Mechanics of unsaturated soils and applications
2015 E.H. Davis Memorial Lecture
Professor Daichao Sheng
This biennial lecture commemorates the work in geomechanics by Professor Edward Hughesdon Davis. Professor Davis was one of the pioneers of geomechanics in Australia. He perceived that progress and understanding of the theoretical basis of geomechanics would only come if consistent, sound, but simple models of soil behaviour were used. The two topics that were the central focus of his research were the application of the theory of elasticity to foundation deformation and the theory of plasticity to stability. He also made a major contribution to the theory of consolidation of clay soils. Ted Davis was always extremely conscious of the link between theory and practice, the relationship between the idealised and the real material, and the engineering significance of his work.

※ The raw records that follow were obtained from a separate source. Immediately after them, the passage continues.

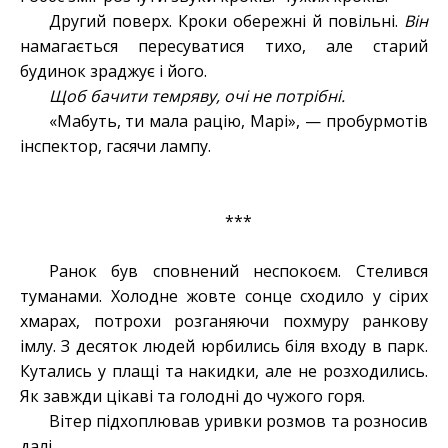
Другий поверх. Кроки обережні й повільні.
Він
намагається пересуватися тихо, але старий
будинок зраджує і його.
Щоб бачити темряву, очі не потрібні.
«Мабуть, ти мала рацію, Марі», — пробурмотів
інспектор, гасячи лампу.
***
Ранок був сповнений неспокоєм. Стелився
туманами. Холодне жовте сонце сходило у сірих
хмарах, потрохи розганяючи похмуру ранкову
імлу. З десяток людей юрбились біля входу в парк.
Кутались у плащі та накидки, але не розходились.
Як завжди цікаві та голодні до чужого горя.
Вітер підхоплював уривки розмов та розносив
далі.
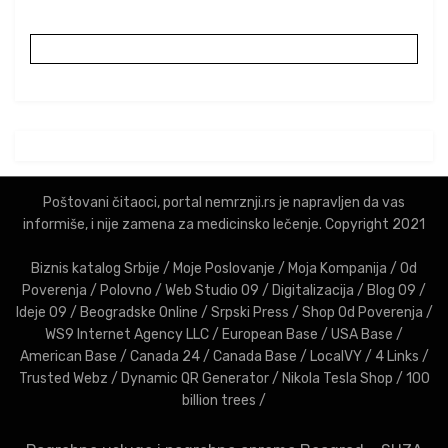
Poštovani čitaoci, portal nemrznji.rs je napravljen da vas
informiše, i nije zamena za medicinsko lečenje. Copyright 2021
Biznis katalog Srbije
/
Moje Poslovanje
/
Moja Kompanija
/
Od
Poverenja
/
Polovno
/
Web Studio 09
/
Digitalizacija
/
Blog 09
/
Ideje 09
/
Beogradske Online
/
Srpski Press
/
Shop Od Poverenja
/
WS9 Internet Agency LLC
/
European Base
/
USA Base
/
American Base
/
Canada 24
/
Canada Base
/
LocalVY
/
4 Links
/
Trusted Webz
/
Dynamic QR Generator
/
Nikola Tesla Shop
/
100
billion trees
/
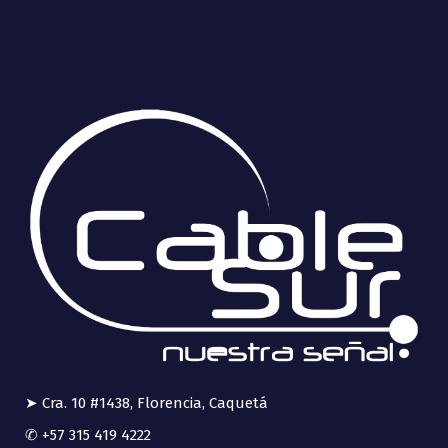
➤ Cra. 10 #1438, Florencia, Caquetá
✆ +57 315 419 4222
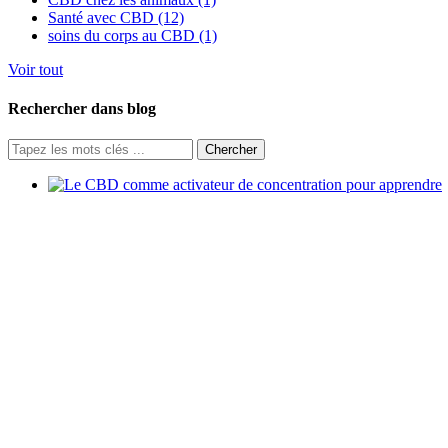
Santé avec CBD (12)
soins du corps au CBD (1)
Voir tout
Rechercher dans blog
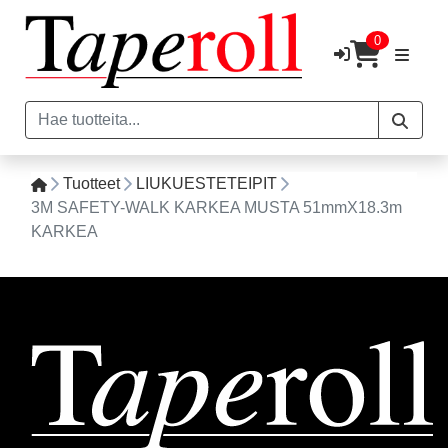
0
Tuotteet
LIUKUESTETEIPIT
3M SAFETY-WALK KARKEA MUSTA 51mmX18.3m
KARKEA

Unsaturated soils in a narrow definition refer to soils that are partially saturated with liquid water, or in a broader definition to porous materials that contain more than one fluid in their pores. They naturally occur in arid and semi-arid climates like Australia’s and are also common in constructed grounds like compacted fills. These soils can inflict significant damages to structures they support when subjected to environmental actions like wetting and drying. Principles in classical soil mechanics based on Karl Terzaghi (1883-1963) do not directly apply to unsaturated soils. Understanding their behaviour is therefore crucially important for designing building foundations, dams, highways, earth slopes, tunnels and waste containment facilities. The lecture will outline the fundamental principles that possibly govern the volume change, shear strength, water retention and general hydro-mechanical behaviour of unsaturated soils. It will discuss the most recent advances in these aspects. The lecture will finish with some examples of practical applications of unsaturated soil mechanics, including the deformation and stability analysis of a high-speed railway embankment and an airport pavement on deep fill foundation.
About the speaker
Professor Daichao Sheng received his BSc in Engineering Geology from Lanzhou University in China (1986), and his PhD in Geotechnical Engineering from Luleå University in Sweden (1994). He is currently a Professor of Geomechanics at the University of Newcastle and a Distinguished Professor at Central South University in China (conjoint). His research interest spans unsaturated soils, computational geomechanics, cold region geotechnics, and environmental geotechnics.